ASSIGNED TASK: Among these entries, count the lines containing the word "العلمي" and answer with only the number.

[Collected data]

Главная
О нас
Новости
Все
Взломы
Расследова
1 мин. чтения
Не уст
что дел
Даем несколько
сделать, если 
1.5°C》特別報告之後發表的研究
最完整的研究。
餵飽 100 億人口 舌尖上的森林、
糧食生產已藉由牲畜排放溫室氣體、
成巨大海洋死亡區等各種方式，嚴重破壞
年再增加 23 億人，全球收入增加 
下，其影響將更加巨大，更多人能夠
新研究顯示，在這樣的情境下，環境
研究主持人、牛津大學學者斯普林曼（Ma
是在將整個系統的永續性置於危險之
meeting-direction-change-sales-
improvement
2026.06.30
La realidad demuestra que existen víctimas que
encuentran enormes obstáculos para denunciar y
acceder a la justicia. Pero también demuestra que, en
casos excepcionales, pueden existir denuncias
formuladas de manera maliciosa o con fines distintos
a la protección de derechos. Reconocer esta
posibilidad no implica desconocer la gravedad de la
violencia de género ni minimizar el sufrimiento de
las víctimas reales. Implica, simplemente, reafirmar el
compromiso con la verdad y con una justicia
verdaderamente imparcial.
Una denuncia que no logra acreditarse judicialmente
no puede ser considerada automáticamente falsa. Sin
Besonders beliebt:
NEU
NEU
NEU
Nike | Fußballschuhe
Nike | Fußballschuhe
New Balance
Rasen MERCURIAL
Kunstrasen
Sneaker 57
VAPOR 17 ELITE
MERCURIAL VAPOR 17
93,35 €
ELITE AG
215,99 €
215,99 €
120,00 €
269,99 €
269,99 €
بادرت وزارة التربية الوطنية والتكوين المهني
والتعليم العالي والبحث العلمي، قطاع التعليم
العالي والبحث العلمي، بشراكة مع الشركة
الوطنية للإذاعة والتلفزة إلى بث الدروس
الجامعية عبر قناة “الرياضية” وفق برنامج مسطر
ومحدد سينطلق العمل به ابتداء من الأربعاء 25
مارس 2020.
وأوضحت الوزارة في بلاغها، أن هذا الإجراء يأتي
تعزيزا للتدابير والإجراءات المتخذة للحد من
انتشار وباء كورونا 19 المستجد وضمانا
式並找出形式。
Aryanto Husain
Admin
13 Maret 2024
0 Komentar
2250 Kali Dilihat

==

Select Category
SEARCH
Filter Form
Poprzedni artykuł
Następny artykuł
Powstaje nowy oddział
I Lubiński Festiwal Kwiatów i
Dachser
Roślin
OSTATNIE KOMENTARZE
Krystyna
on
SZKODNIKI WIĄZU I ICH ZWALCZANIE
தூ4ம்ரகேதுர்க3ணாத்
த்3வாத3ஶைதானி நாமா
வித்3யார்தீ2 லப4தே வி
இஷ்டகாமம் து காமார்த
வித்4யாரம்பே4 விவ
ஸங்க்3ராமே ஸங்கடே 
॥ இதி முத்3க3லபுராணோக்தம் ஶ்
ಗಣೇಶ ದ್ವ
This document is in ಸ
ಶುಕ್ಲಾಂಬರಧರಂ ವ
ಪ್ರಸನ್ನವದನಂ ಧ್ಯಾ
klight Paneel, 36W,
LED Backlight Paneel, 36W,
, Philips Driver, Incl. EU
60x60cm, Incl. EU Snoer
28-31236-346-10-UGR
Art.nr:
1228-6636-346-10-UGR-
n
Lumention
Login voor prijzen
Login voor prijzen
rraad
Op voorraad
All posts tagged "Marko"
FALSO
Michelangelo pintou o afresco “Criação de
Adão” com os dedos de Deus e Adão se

ANSWER SECTION: 2